Bitmeyen can acısına bir yenisini daha ekleme.
Ya yok et ya hükümsüz kıl yazdığın kaderi.
Böyle devam edilmez,
en virajlı yollardan böyle hızlı dönülmez.
Yaptığın iyiliklerin diyeti böyle yasak duman gibi zorla içine çekilmez.
Avucundakine aşık olanların özlemine şiirler yazılmaz,
Acıyla bezenmiş dizelerin ayazındaki kelimeleri mürekkebiyle dolduranlarmayanlara şair denmez.
Bekleyenlere selam olsun mu derdin burda olsan?
Sen de insan olsan isyan etmez miydin en yüce gönüllüye?
Sessiz sessiz ve bi o kadar da haykırış dolu göz yaşları akıtmaz mıydın yastığın köşesine?
Elindeki sigara parmağını yakarken durmaksızın küfür etmez miydin gelmişine geçmişine?
Anlatamadığım her derdin dermanını bir mıh gibi iki dudağının arasında saklayan Tanrı'ya sesleniyorum.
Bu içimdeki yağmurları durdur, yakma nefsimi körelten ateşi her gün yeniden.
Ya bırak beni sonsuz boşluğunda bir tüy gibi savrulayım ya da tut ellerimden okşa başımı.
Böyle yaşanmaz,
en zor gecelerde tek tük yanan lambaların ışığından yol görünmez.
Daldığın uykuların sabahları böyle kan ter içinde aydınlanmaz.
Yalnız bırakanlara masalarda öyle efkarlı şarkılar söylenmez,
Günah kıldığın rakının dostluğuna hiçbir insanoğlun omzu erişemez.
Beklemekten yorulup sevmez miydin burda olsan?
Sen de bizim gibi olsan bu denli ağrıyla tutunabilir miydin hayata?

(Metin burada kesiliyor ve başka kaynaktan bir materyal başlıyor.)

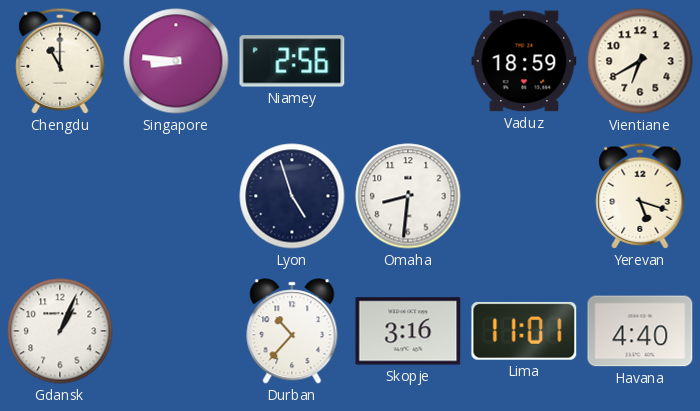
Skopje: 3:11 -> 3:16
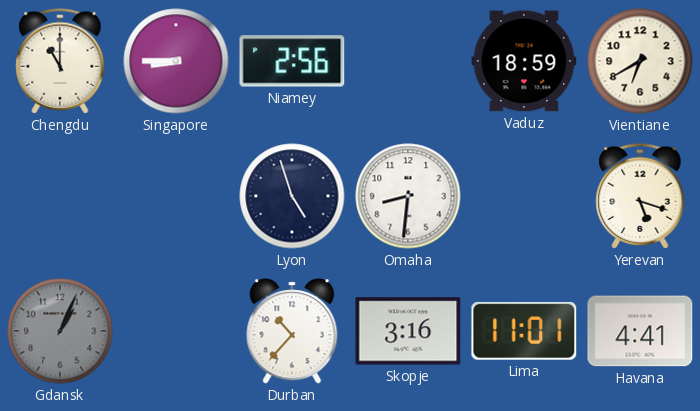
Singapore: 8:46 -> 8:45
Gdansk dial: white -> grey
Havana: 4:40 -> 4:41
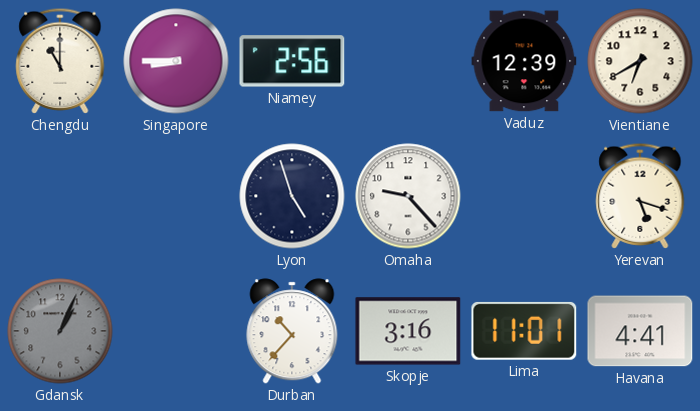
Vaduz: 18:59 -> 12:39
Omaha: 8:31 -> 9:23
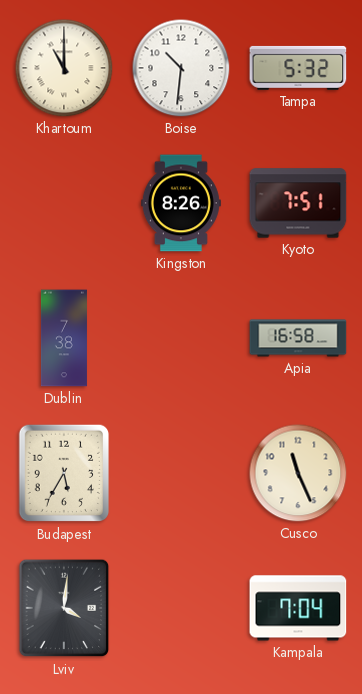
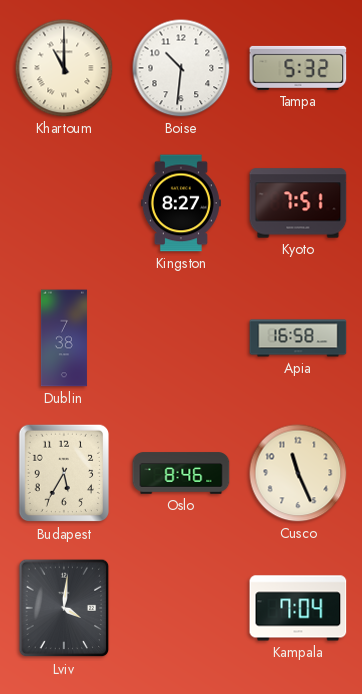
Kingston: 8:26 -> 8:27
Oslo: none -> 8:46
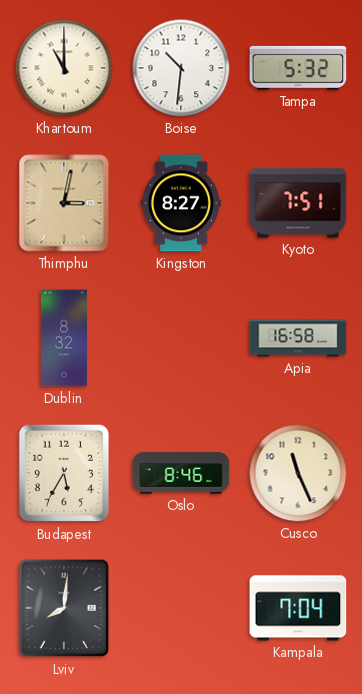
Thimphu: none -> 3:02
Dublin: 7:38 -> 8:32
Lviv: 4:01 -> 8:01
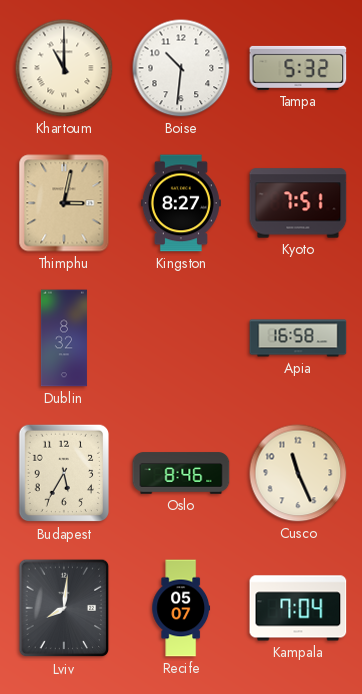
Recife: none -> 05:07
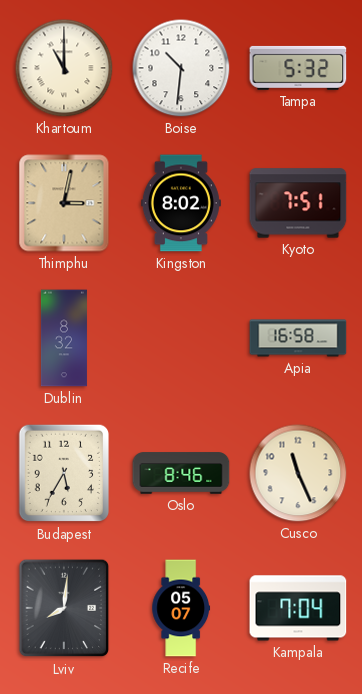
Kingston: 8:27 -> 8:02
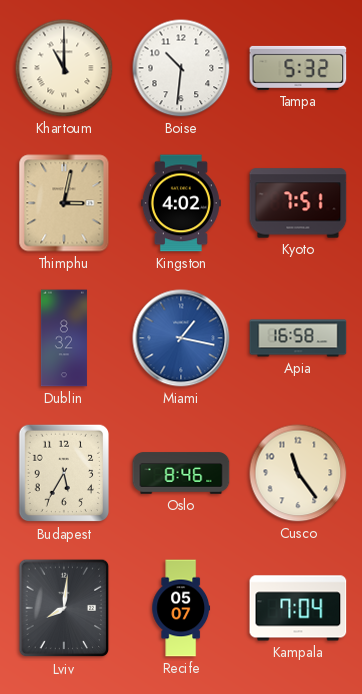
Kingston: 8:02 -> 4:02
Miami: none -> 1:17
Cusco: 11:26 -> 11:24
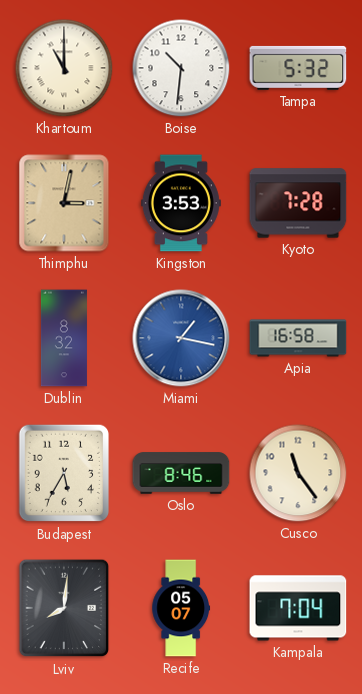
Kingston: 4:02 -> 3:53
Kyoto: 7:51 -> 7:28
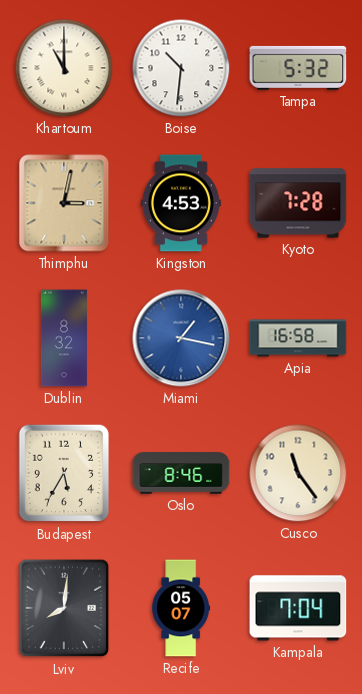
Kingston: 3:53 -> 4:53
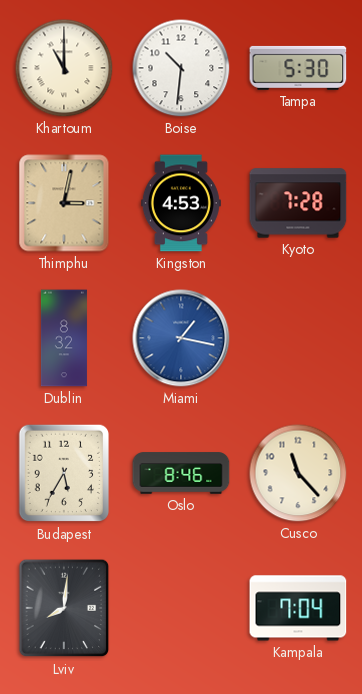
Tampa: 5:32 -> 5:30
Apia: 16:58 -> none
Cusco: 11:24 -> 11:23
Recife: 05:07 -> none
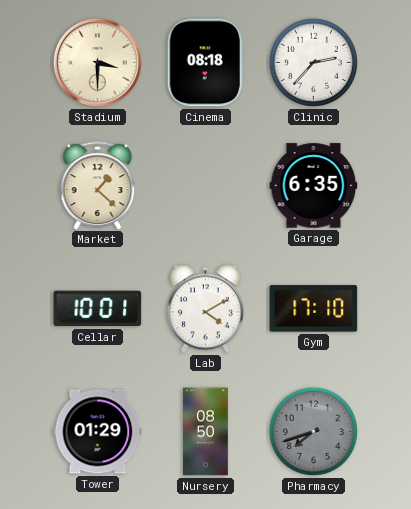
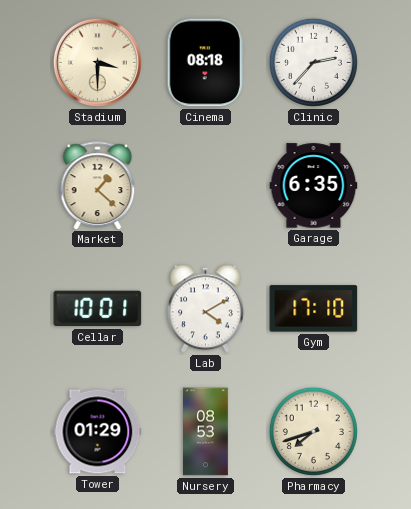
Nursery: 08:50 -> 08:53
Pharmacy dial: grey -> cream
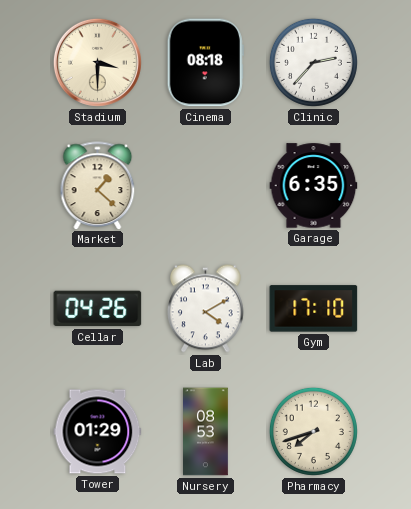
Cellar: 10:01 -> 04:26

Konuşamadığın her kelime boğazına takılıp daha hiç konuşmamış bebekler gibi gözlerinin içine baksa, anlatabilir miydin?
Böyle her zerren yanarken mahşerden korkar mıydın?
Beni yalnız bırakıp giden Tanrı'ya sesleniyorum.
Ben kimdim unuttun.
Arka fonda beşiktaş marşları elleriyle tempo tutan insanlar,
heyecanlılar.
Ben de seni böyle seviyorum işte.
her maç sabahına formasını giyip uyananlar gibi.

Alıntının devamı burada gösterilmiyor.